== Exercise goal ==
The lines below that include "cells" are to be found and copied.

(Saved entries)
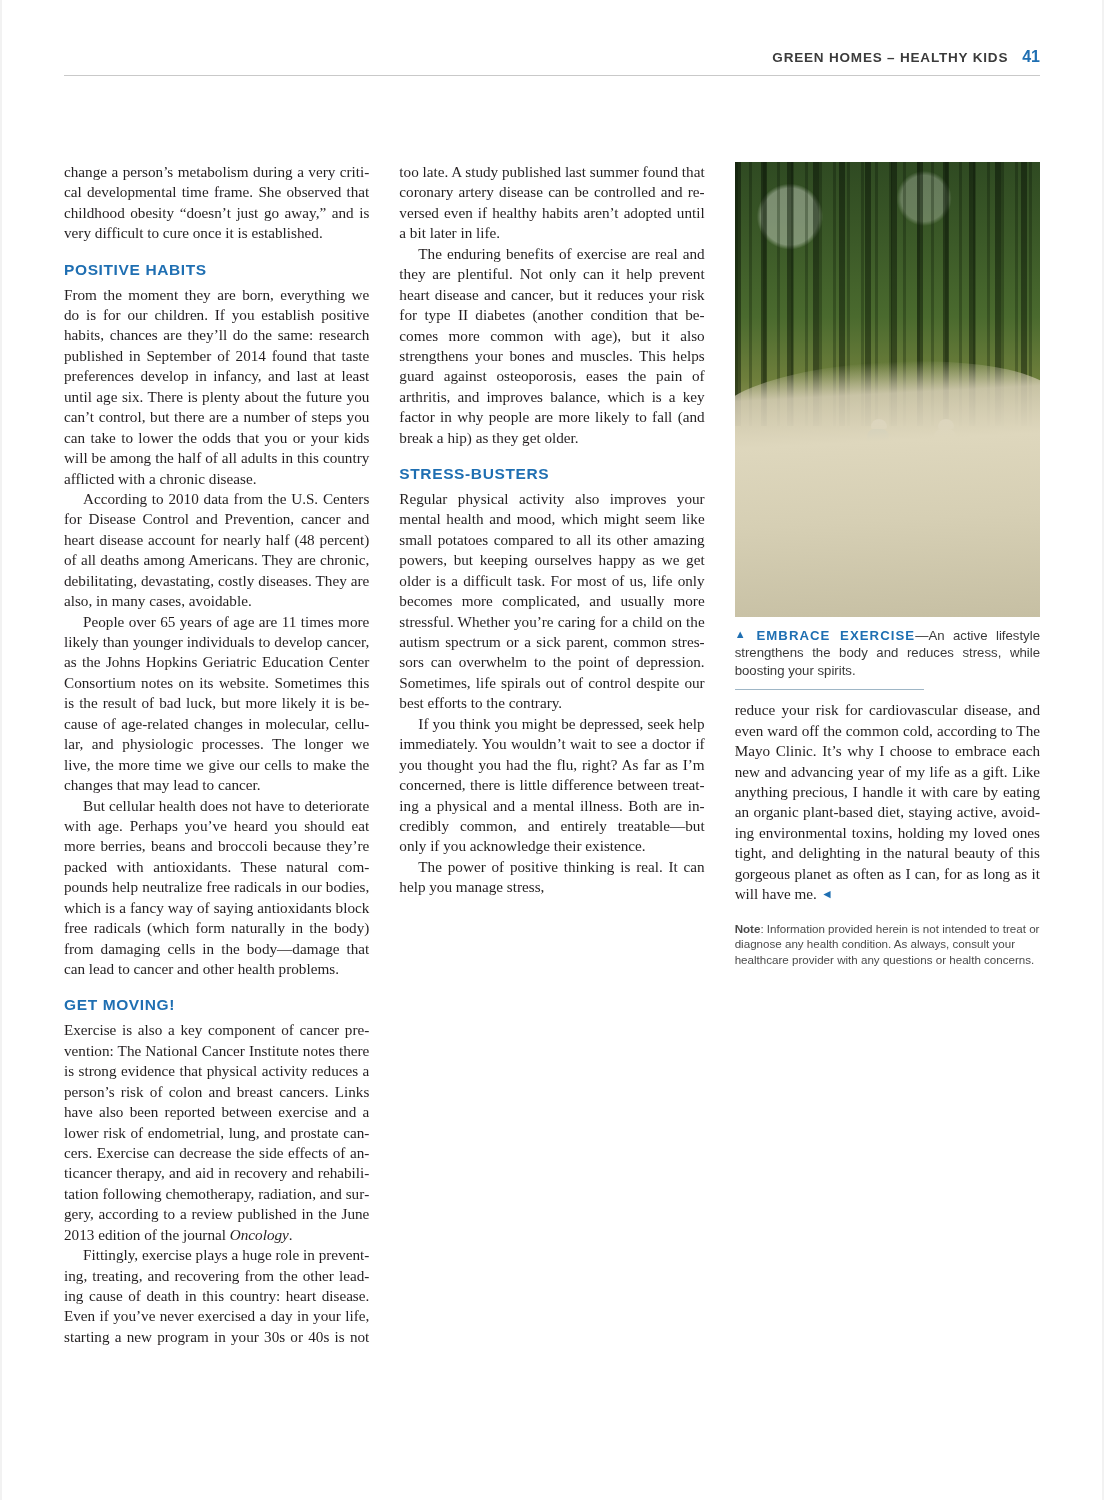Green Homes – Healthy Kids 41
change a person’s metabolism during a very critical developmental time frame. She observed that childhood obesity “doesn’t just go away,” and is very difficult to cure once it is established.
Positive Habits
From the moment they are born, everything we do is for our children. If you establish positive habits, chances are they’ll do the same: research published in September of 2014 found that taste preferences develop in infancy, and last at least until age six. There is plenty about the future you can’t control, but there are a number of steps you can take to lower the odds that you or your kids will be among the half of all adults in this country afflicted with a chronic disease.
According to 2010 data from the U.S. Centers for Disease Control and Prevention, cancer and heart disease account for nearly half (48 percent) of all deaths among Americans. They are chronic, debilitating, devastating, costly diseases. They are also, in many cases, avoidable.
People over 65 years of age are 11 times more likely than younger individuals to develop cancer, as the Johns Hopkins Geriatric Education Center Consortium notes on its website. Sometimes this is the result of bad luck, but more likely it is because of age-related changes in molecular, cellular, and physiologic processes. The longer we live, the more time we give our cells to make the changes that may lead to cancer.
But cellular health does not have to deteriorate with age. Perhaps you’ve heard you should eat more berries, beans and broccoli because they’re packed with antioxidants. These natural compounds help neutralize free radicals in our bodies, which is a fancy way of saying antioxidants block free radicals (which form naturally in the body) from damaging cells in the body—damage that can lead to cancer and other health problems.
Get Moving!
Exercise is also a key component of cancer prevention: The National Cancer Institute notes there is strong evidence that physical activity reduces a person’s risk of colon and breast cancers. Links have also been reported between exercise and a lower risk of endometrial, lung, and prostate cancers. Exercise can decrease the side effects of anticancer therapy, and aid in recovery and rehabilitation following chemotherapy, radiation, and surgery, according to a review published in the June 2013 edition of the journal Oncology.
Fittingly, exercise plays a huge role in preventing, treating, and recovering from the other leading cause of death in this country: heart disease. Even if you’ve never exercised a day in your life, starting a new program in your 30s or 40s is not too late. A study published last summer found that coronary artery disease can be controlled and reversed even if healthy habits aren’t adopted until a bit later in life.
The enduring benefits of exercise are real and they are plentiful. Not only can it help prevent heart disease and cancer, but it reduces your risk for type II diabetes (another condition that becomes more common with age), but it also strengthens your bones and muscles. This helps guard against osteoporosis, eases the pain of arthritis, and improves balance, which is a key factor in why people are more likely to fall (and break a hip) as they get older.
Stress-Busters
Regular physical activity also improves your mental health and mood, which might seem like small potatoes compared to all its other amazing powers, but keeping ourselves happy as we get older is a difficult task. For most of us, life only becomes more complicated, and usually more stressful. Whether you’re caring for a child on the autism spectrum or a sick parent, common stressors can overwhelm to the point of depression. Sometimes, life spirals out of control despite our best efforts to the contrary.
If you think you might be depressed, seek help immediately. You wouldn’t wait to see a doctor if you thought you had the flu, right? As far as I’m concerned, there is little difference between treating a physical and a mental illness. Both are incredibly common, and entirely treatable—but only if you acknowledge their existence.
The power of positive thinking is real. It can help you manage stress,
▲EMBRACE EXERCISE—An active lifestyle strengthens the body and reduces stress, while boosting your spirits.
reduce your risk for cardiovascular disease, and even ward off the common cold, according to The Mayo Clinic. It’s why I choose to embrace each new and advancing year of my life as a gift. Like anything precious, I handle it with care by eating an organic plant-based diet, staying active, avoiding environmental toxins, holding my loved ones tight, and delighting in the natural beauty of this gorgeous planet as often as I can, for as long as it will have me.◄
Note: Information provided herein is not intended to treat or diagnose any health condition. As always, consult your healthcare provider with any questions or health concerns.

== Result below ==
People over 65 years of age are 11 times more likely than younger individuals to develop cancer, as the Johns Hopkins Geriatric Education Center Consortium notes on its website. Sometimes this is the result of bad luck, but more likely it is because of age-related changes in molecular, cellular, and physiologic processes. The longer we live, the more time we give our cells to make the changes that may lead to cancer.
But cellular health does not have to deteriorate with age. Perhaps you’ve heard you should eat more berries, beans and broccoli because they’re packed with antioxidants. These natural compounds help neutralize free radicals in our bodies, which is a fancy way of saying antioxidants block free radicals (which form naturally in the body) from damaging cells in the body—damage that can lead to cancer and other health problems.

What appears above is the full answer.